- Windows cover art
- Developers: Cryo Studios North America (PC) Hoplite Research, LLC (PS1)
- Publishers: Cryo Interactive (PC) Dreamcatcher Interactive (PS1)
- Platforms: Windows, PlayStation
- Release: Windows EU: December 2000; PlayStation NA: Spring 2003;
- Genre: Action
- Mode: Single-player

= Hellboy: Dogs of the Night =

2000 video game

Hellboy: Dogs of the Night is a 2000 American video game for the PC, developed by Cryo Studios. It was ported to the PlayStation as Hellboy: Asylum Seeker, developed by Hoplite Research and released in 2003. The Hellboy game is based on Dark Horse Comics' horror comic book series Hellboy, written and drawn by Mike Mignola.

== Gameplay ==
Players control Hellboy in a third-person perspective across six levels.
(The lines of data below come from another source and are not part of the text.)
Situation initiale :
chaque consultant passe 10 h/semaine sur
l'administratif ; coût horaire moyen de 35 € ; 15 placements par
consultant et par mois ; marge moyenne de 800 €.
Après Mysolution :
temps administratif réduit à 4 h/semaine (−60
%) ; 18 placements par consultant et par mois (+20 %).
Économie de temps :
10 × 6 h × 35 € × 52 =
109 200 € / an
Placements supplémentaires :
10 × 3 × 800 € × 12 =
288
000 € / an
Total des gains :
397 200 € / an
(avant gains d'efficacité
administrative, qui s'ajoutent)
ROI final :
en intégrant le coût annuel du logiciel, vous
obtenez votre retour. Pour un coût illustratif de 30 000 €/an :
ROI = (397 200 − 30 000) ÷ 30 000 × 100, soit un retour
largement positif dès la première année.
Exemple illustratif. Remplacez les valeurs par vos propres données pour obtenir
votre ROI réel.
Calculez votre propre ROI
Levels consist of separate stages broken up by puzzles and enemies that can differ across each. The game plays mainly as a graphic adventure where the player must solve puzzles in order to advance with some fights with enemies scattered throughout the game. To combat opponents, Hellboy uses either his fists including his stone "right hand of doom" or different weapons that can be found throughout the game including a torch, a gun, and a sword.

==Reception==
The Windows version has a score of 11.50% at GameRankings. Jason Babler of the Official U.S. PlayStation Magazine (October 2003) rated the game 0.5 out of 5.